## [INFORMATION SHOWN]

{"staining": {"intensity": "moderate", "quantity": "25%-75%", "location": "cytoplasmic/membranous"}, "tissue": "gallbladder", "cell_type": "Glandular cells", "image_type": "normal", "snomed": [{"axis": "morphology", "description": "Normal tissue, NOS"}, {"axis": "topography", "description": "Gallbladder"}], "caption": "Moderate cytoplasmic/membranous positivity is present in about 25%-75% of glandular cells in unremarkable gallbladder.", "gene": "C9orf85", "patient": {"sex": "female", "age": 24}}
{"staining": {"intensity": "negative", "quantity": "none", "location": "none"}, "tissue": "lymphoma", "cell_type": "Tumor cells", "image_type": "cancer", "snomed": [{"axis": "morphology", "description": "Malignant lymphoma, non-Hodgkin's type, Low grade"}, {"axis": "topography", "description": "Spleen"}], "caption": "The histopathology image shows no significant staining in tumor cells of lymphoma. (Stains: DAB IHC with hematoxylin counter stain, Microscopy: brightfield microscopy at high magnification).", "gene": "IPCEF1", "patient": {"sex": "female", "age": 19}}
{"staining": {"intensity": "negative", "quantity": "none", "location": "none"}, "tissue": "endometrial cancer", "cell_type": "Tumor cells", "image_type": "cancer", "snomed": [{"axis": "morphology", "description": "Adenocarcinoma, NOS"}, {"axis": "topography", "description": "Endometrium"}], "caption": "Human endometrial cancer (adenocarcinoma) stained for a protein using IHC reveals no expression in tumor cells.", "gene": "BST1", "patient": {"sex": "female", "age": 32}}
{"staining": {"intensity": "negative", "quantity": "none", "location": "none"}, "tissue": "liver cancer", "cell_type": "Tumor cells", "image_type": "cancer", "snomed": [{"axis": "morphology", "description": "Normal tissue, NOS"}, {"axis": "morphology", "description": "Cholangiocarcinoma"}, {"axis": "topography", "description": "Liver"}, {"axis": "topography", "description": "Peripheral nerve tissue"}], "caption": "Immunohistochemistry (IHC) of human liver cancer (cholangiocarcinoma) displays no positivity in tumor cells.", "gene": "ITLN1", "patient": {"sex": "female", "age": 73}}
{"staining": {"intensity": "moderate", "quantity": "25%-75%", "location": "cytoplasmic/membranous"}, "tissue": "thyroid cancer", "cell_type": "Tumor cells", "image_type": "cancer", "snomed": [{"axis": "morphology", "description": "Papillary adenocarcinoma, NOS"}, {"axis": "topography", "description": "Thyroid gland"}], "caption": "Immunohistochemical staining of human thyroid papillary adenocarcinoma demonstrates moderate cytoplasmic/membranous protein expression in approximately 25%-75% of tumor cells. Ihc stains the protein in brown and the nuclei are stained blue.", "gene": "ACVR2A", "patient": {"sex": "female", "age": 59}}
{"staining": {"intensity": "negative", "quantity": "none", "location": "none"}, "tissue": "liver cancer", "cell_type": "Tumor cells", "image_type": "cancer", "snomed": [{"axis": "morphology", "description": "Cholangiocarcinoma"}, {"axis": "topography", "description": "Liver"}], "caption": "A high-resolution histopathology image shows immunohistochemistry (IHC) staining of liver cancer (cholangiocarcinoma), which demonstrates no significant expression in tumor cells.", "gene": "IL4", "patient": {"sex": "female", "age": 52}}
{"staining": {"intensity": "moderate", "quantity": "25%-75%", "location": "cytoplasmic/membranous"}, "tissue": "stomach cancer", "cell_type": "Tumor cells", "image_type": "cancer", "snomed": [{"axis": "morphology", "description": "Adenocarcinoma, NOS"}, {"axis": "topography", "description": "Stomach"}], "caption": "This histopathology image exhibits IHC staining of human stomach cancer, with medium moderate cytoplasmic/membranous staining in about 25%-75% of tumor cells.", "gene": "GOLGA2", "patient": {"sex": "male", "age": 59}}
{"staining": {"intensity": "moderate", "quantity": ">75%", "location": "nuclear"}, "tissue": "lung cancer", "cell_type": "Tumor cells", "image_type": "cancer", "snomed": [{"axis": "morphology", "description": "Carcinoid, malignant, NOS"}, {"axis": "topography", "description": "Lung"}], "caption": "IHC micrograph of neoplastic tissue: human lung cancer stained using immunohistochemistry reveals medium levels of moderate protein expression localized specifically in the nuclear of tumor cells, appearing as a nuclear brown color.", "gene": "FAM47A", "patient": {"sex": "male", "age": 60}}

## [WORK INSTRUCTION]
Give the listing above again in full, with no word altered.

## [EXERCISE SOLUTION]
{"staining": {"intensity": "moderate", "quantity": "25%-75%", "location": "cytoplasmic/membranous"}, "tissue": "gallbladder", "cell_type": "Glandular cells", "image_type": "normal", "snomed": [{"axis": "morphology", "description": "Normal tissue, NOS"}, {"axis": "topography", "description": "Gallbladder"}], "caption": "Moderate cytoplasmic/membranous positivity is present in about 25%-75% of glandular cells in unremarkable gallbladder.", "gene": "C9orf85", "patient": {"sex": "female", "age": 24}}
{"staining": {"intensity": "negative", "quantity": "none", "location": "none"}, "tissue": "lymphoma", "cell_type": "Tumor cells", "image_type": "cancer", "snomed": [{"axis": "morphology", "description": "Malignant lymphoma, non-Hodgkin's type, Low grade"}, {"axis": "topography", "description": "Spleen"}], "caption": "The histopathology image shows no significant staining in tumor cells of lymphoma. (Stains: DAB IHC with hematoxylin counter stain, Microscopy: brightfield microscopy at high magnification).", "gene": "IPCEF1", "patient": {"sex": "female", "age": 19}}
{"staining": {"intensity": "negative", "quantity": "none", "location": "none"}, "tissue": "endometrial cancer", "cell_type": "Tumor cells", "image_type": "cancer", "snomed": [{"axis": "morphology", "description": "Adenocarcinoma, NOS"}, {"axis": "topography", "description": "Endometrium"}], "caption": "Human endometrial cancer (adenocarcinoma) stained for a protein using IHC reveals no expression in tumor cells.", "gene": "BST1", "patient": {"sex": "female", "age": 32}}
{"staining": {"intensity": "negative", "quantity": "none", "location": "none"}, "tissue": "liver cancer", "cell_type": "Tumor cells", "image_type": "cancer", "snomed": [{"axis": "morphology", "description": "Normal tissue, NOS"}, {"axis": "morphology", "description": "Cholangiocarcinoma"}, {"axis": "topography", "description": "Liver"}, {"axis": "topography", "description": "Peripheral nerve tissue"}], "caption": "Immunohistochemistry (IHC) of human liver cancer (cholangiocarcinoma) displays no positivity in tumor cells.", "gene": "ITLN1", "patient": {"sex": "female", "age": 73}}
{"staining": {"intensity": "moderate", "quantity": "25%-75%", "location": "cytoplasmic/membranous"}, "tissue": "thyroid cancer", "cell_type": "Tumor cells", "image_type": "cancer", "snomed": [{"axis": "morphology", "description": "Papillary adenocarcinoma, NOS"}, {"axis": "topography", "description": "Thyroid gland"}], "caption": "Immunohistochemical staining of human thyroid papillary adenocarcinoma demonstrates moderate cytoplasmic/membranous protein expression in approximately 25%-75% of tumor cells. Ihc stains the protein in brown and the nuclei are stained blue.", "gene": "ACVR2A", "patient": {"sex": "female", "age": 59}}
{"staining": {"intensity": "negative", "quantity": "none", "location": "none"}, "tissue": "liver cancer", "cell_type": "Tumor cells", "image_type": "cancer", "snomed": [{"axis": "morphology", "description": "Cholangiocarcinoma"}, {"axis": "topography", "description": "Liver"}], "caption": "A high-resolution histopathology image shows immunohistochemistry (IHC) staining of liver cancer (cholangiocarcinoma), which demonstrates no significant expression in tumor cells.", "gene": "IL4", "patient": {"sex": "female", "age": 52}}
{"staining": {"intensity": "moderate", "quantity": "25%-75%", "location": "cytoplasmic/membranous"}, "tissue": "stomach cancer", "cell_type": "Tumor cells", "image_type": "cancer", "snomed": [{"axis": "morphology", "description": "Adenocarcinoma, NOS"}, {"axis": "topography", "description": "Stomach"}], "caption": "This histopathology image exhibits IHC staining of human stomach cancer, with medium moderate cytoplasmic/membranous staining in about 25%-75% of tumor cells.", "gene": "GOLGA2", "patient": {"sex": "male", "age": 59}}
{"staining": {"intensity": "moderate", "quantity": ">75%", "location": "nuclear"}, "tissue": "lung cancer", "cell_type": "Tumor cells", "image_type": "cancer", "snomed": [{"axis": "morphology", "description": "Carcinoid, malignant, NOS"}, {"axis": "topography", "description": "Lung"}], "caption": "IHC micrograph of neoplastic tissue: human lung cancer stained using immunohistochemistry reveals medium levels of moderate protein expression localized specifically in the nuclear of tumor cells, appearing as a nuclear brown color.", "gene": "FAM47A", "patient": {"sex": "male", "age": 60}}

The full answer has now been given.